Braga Junior lembra, porém, que Greca já cometeu outro deslize pelo qual pediu perdão, em 2016. Ao participar de uma sabatina na PUC, ele contou que por 20 anos coordenou o albergue Casa dos Pobres São João Batista, mas ressaltou: “Eu não sou São Francisco de Assis. Até porque a primeira vez que eu tentei carregar um pobre no meu carro eu vomitei por causa do cheiro”, disse o então candidato. Greca disse depois que estava explicando a dificuldade do trabalho de quem ajuda os pobres.
Segundo Braga Júnior, a discussão não é mais ausência de políticas públicas, como ocorria na década de 1990, mas o desmonte delas.
"Há na sociedade grupos que defendem esse horror ao pobre, e outros que tentam resolver. Por quem os sinos dobram?", indaga o filósofo.
Os especialistas afirmam que não basta empatia, outra palavra que entrou na moda. É preciso mais ações de solidariedade. Missionário há três anos na catedral de Nossa Senhora de La Salette, nos alpes franceses, o padre brasileiro Neuci Miranda afirma que sempre houve no Brasil um discurso de que o pobre é pobre porque é vagabundo e não se esforça.
"A ideia de que alguém é pobre porque não se esforça gera o ódio. Pensam que a culpa é dele por estar na pobreza e acham que quem recebe uma ajuda do governo não trabalha porque não quer, não pela falta de emprego", explica.
Com atuação na periferia de algumas das maiores cidades do país, como Porto Alegre, Curitiba, São Paulo e Belo Horizonte, Miranda acredita que a melhor forma de evitar a aporofobia é fortalecer as instituições da sociedade civil e as instituições de Estado, para que as políticas públicas de amparo social funcionem.

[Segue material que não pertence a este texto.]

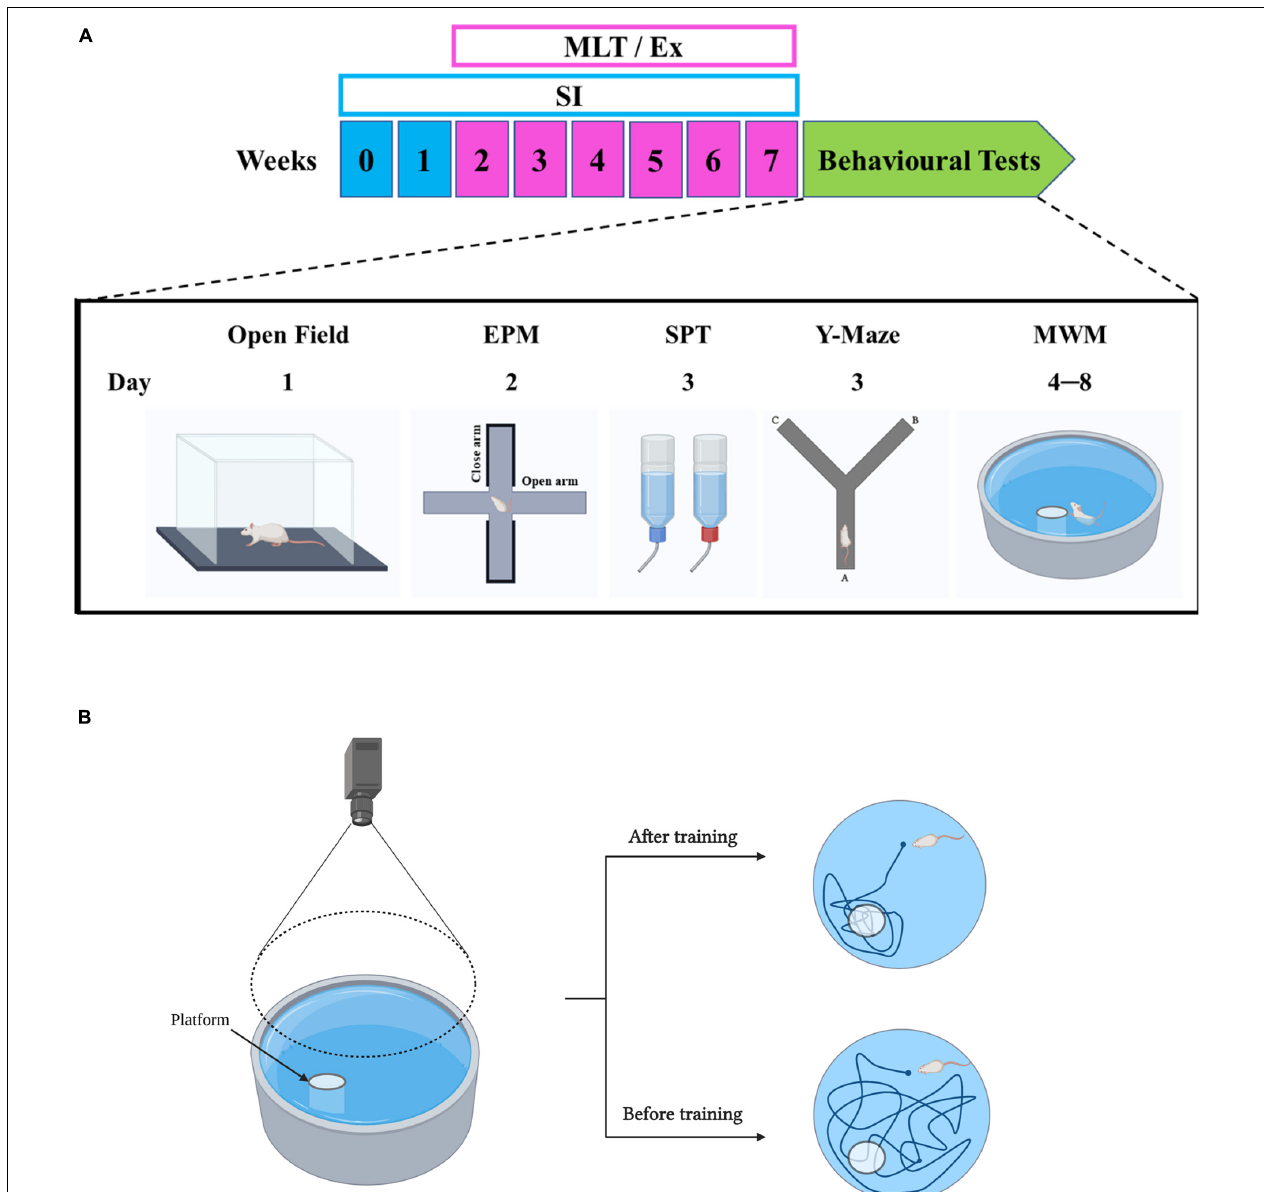
FIGURE 1 | (A) Timeline of the experiment and overview of the behavioral tests. (B) MWM test. MLT, melatonin; Ex, exercise; SI, social isolation; EPM, elevated plus maze; SPT, sucrose preference test; MWM, Morris water maze. Created by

A Prefeitura de Londrina não acolheu o projeto aprovado pelos vereadores. A agência da Caixa em Porto Alegre retirou as pedras. A Prefeitura de São Paulo, na época em que o padre usou a marreta, afirmou que havia sido uma “iniciativa isolada” de um cidadão. Em São Paulo, ainda hoje há bancos em praças com braços de ferro a dividir o assento. Para ninguém dormir ali.